GIVEN PROBLEM | Reproduce the following data verbatim, line for line, and omit any pictures from your output.

DATASET EXTRACT |
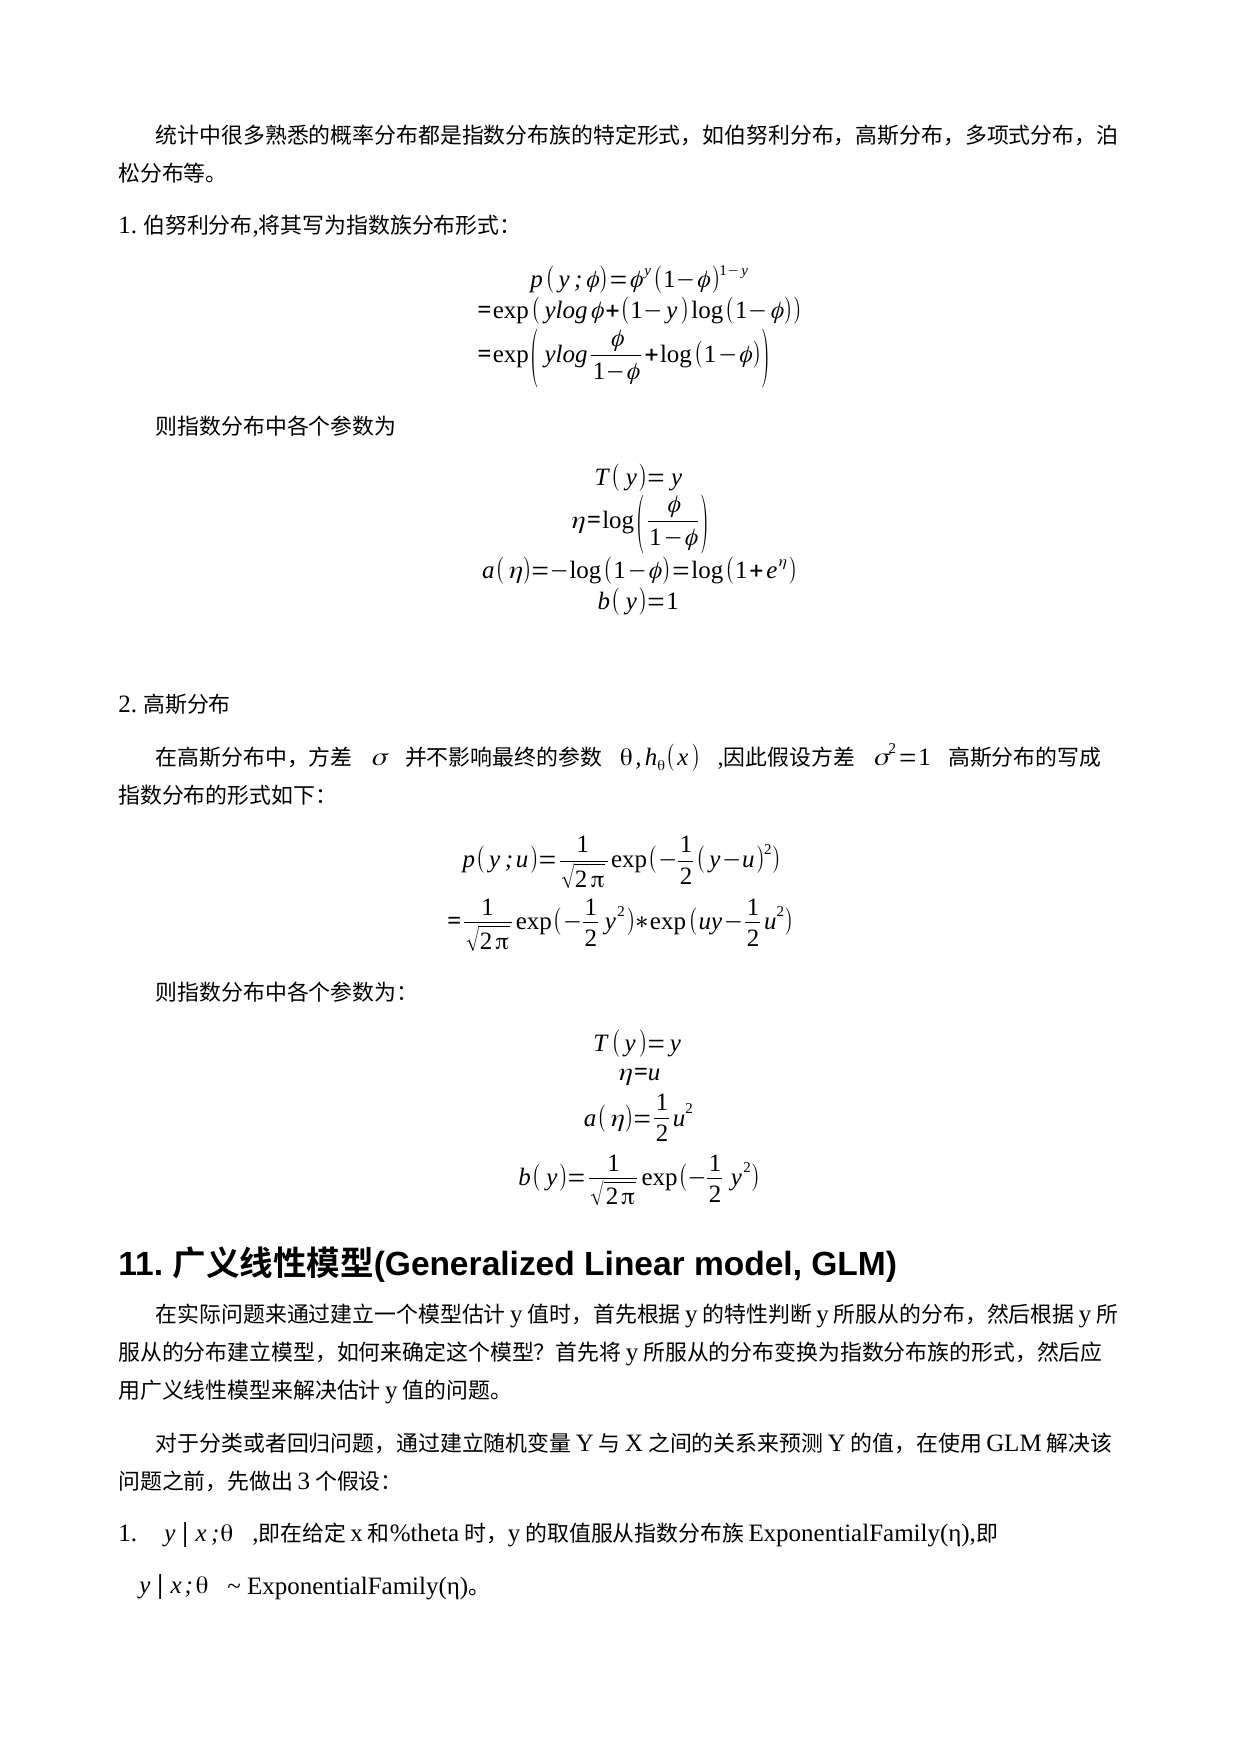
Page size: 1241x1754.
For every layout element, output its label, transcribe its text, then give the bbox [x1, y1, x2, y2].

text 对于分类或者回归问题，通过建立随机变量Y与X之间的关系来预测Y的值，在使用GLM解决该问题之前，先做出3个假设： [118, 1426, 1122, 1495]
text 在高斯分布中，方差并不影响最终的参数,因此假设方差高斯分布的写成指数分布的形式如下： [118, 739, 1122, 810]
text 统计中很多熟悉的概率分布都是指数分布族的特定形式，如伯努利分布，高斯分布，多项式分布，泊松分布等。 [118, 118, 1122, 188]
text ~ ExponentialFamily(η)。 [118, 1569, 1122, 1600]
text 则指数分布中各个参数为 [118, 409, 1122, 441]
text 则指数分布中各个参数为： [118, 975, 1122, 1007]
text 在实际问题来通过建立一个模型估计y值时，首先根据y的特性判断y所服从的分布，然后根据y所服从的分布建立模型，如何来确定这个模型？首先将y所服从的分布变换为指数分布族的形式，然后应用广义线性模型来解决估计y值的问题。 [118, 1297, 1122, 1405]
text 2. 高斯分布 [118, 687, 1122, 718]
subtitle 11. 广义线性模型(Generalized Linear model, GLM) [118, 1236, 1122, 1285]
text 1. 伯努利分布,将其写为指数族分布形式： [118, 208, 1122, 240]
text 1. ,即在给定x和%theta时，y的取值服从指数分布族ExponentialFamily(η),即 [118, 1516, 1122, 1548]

EXERCISE SOLUTION |
Page size: 1241x1754.
For every layout element, output its label, transcribe its text, then give the bbox [x1, y1, x2, y2].

text 对于分类或者回归问题，通过建立随机变量Y与X之间的关系来预测Y的值，在使用GLM解决该问题之前，先做出3个假设： [118, 1426, 1122, 1495]
text 在高斯分布中，方差并不影响最终的参数,因此假设方差高斯分布的写成指数分布的形式如下： [118, 739, 1122, 810]
text 统计中很多熟悉的概率分布都是指数分布族的特定形式，如伯努利分布，高斯分布，多项式分布，泊松分布等。 [118, 118, 1122, 188]
text ~ ExponentialFamily(η)。 [118, 1569, 1122, 1600]
text 则指数分布中各个参数为 [118, 409, 1122, 441]
text 则指数分布中各个参数为： [118, 975, 1122, 1007]
text 在实际问题来通过建立一个模型估计y值时，首先根据y的特性判断y所服从的分布，然后根据y所服从的分布建立模型，如何来确定这个模型？首先将y所服从的分布变换为指数分布族的形式，然后应用广义线性模型来解决估计y值的问题。 [118, 1297, 1122, 1405]
text 2. 高斯分布 [118, 687, 1122, 718]
subtitle 11. 广义线性模型(Generalized Linear model, GLM) [118, 1236, 1122, 1285]
text 1. 伯努利分布,将其写为指数族分布形式： [118, 208, 1122, 240]
text 1. ,即在给定x和%theta时，y的取值服从指数分布族ExponentialFamily(η),即 [118, 1516, 1122, 1548]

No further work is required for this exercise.